*** Begin section ***

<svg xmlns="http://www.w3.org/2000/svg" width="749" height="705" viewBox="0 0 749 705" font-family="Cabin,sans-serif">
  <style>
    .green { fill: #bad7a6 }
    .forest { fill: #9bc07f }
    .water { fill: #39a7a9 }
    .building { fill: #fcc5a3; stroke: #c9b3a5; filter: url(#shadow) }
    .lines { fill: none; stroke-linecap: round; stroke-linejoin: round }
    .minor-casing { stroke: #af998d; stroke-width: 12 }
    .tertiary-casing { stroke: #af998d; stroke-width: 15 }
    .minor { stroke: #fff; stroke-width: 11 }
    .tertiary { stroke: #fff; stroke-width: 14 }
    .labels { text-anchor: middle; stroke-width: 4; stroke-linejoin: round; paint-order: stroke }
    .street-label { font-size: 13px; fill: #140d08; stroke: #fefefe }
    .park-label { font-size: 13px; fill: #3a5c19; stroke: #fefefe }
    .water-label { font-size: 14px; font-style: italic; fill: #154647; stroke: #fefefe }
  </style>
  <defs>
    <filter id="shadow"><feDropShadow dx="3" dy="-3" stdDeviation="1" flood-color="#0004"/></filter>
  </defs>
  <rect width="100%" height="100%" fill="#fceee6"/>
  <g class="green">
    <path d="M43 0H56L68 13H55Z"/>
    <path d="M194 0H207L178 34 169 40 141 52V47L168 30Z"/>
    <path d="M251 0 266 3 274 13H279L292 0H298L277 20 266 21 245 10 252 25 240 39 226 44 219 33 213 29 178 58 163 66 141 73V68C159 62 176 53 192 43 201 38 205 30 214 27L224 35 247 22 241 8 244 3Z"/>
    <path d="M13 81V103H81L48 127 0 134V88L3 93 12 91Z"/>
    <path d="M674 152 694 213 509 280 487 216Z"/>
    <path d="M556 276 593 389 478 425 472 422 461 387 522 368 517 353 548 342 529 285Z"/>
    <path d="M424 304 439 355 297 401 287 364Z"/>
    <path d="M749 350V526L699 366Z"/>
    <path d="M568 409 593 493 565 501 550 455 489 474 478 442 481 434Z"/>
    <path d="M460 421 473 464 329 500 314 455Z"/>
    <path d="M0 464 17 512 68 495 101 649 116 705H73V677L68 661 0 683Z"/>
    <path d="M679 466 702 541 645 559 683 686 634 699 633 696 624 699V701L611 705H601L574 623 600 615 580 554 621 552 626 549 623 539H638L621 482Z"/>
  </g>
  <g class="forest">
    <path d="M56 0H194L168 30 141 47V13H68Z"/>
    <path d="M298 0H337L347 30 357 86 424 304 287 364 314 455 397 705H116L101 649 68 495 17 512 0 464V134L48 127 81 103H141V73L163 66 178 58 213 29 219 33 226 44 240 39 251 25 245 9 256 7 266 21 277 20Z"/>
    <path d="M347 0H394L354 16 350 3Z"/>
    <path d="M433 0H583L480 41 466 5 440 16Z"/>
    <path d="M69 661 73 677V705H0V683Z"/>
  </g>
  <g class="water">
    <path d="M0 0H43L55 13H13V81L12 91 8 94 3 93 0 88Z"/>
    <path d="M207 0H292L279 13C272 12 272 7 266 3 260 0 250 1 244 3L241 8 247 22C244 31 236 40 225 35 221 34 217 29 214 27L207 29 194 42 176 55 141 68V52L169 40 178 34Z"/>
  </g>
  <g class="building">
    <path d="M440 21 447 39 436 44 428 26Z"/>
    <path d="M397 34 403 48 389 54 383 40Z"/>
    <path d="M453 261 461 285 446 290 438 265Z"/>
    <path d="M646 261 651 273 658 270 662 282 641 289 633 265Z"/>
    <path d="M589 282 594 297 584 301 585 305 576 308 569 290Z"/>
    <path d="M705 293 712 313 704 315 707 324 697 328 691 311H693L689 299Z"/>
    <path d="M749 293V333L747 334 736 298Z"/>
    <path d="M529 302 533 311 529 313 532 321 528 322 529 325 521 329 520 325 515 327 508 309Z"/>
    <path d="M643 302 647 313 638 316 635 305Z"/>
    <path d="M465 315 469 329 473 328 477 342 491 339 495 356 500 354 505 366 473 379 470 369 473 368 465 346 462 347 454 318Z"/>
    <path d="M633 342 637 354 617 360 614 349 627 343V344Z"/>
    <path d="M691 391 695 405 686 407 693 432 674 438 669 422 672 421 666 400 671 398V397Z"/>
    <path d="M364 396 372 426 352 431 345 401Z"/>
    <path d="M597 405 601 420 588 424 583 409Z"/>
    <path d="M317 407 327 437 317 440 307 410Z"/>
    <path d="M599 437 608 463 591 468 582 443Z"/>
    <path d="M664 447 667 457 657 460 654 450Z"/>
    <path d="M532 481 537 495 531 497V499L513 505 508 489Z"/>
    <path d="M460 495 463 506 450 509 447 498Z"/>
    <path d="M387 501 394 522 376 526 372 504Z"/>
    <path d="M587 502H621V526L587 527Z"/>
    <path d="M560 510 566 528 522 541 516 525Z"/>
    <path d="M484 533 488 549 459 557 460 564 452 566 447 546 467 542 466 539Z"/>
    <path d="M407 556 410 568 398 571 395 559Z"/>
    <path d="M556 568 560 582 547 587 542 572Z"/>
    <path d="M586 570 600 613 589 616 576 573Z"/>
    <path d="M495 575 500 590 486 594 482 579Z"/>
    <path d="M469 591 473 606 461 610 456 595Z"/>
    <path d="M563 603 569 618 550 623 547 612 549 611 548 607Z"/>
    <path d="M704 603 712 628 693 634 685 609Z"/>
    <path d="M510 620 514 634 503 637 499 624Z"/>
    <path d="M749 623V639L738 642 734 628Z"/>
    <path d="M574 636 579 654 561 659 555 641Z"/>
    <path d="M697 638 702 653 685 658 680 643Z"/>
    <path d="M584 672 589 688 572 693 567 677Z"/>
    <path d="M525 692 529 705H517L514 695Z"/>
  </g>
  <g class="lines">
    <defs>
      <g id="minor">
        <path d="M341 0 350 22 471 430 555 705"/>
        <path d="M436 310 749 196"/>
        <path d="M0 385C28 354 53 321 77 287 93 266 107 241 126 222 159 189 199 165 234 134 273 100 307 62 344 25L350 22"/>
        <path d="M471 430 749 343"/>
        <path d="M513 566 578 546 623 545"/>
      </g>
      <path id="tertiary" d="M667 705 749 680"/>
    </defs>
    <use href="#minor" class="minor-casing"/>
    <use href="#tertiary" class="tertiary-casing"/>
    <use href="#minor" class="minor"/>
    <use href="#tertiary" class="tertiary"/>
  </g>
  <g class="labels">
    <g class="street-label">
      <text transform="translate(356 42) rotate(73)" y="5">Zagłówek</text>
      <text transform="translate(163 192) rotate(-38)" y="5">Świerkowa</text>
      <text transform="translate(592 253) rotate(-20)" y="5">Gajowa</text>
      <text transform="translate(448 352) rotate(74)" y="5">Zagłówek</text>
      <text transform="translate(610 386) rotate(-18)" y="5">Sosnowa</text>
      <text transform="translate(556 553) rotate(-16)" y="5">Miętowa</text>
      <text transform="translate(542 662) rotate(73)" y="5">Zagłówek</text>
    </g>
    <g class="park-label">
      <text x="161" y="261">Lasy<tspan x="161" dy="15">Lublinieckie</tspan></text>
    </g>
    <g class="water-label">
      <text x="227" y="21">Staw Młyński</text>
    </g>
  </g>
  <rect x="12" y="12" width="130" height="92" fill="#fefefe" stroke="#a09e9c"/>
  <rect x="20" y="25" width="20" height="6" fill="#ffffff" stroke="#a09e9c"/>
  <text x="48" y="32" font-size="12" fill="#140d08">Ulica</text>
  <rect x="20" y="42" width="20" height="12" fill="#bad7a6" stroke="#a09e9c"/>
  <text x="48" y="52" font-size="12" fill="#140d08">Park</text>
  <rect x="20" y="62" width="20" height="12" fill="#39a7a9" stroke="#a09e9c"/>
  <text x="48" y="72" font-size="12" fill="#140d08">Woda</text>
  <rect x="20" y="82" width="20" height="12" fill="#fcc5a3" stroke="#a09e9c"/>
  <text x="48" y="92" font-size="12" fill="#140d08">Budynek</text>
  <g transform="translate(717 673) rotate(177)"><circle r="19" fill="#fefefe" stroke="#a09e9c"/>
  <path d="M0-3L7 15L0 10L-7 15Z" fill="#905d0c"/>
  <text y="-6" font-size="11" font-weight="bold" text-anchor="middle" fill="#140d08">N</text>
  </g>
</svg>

*** End section ***

### About this task
Nothing but a number is expected: how many lines in the data above hold the word "anchor".

### Written answer
2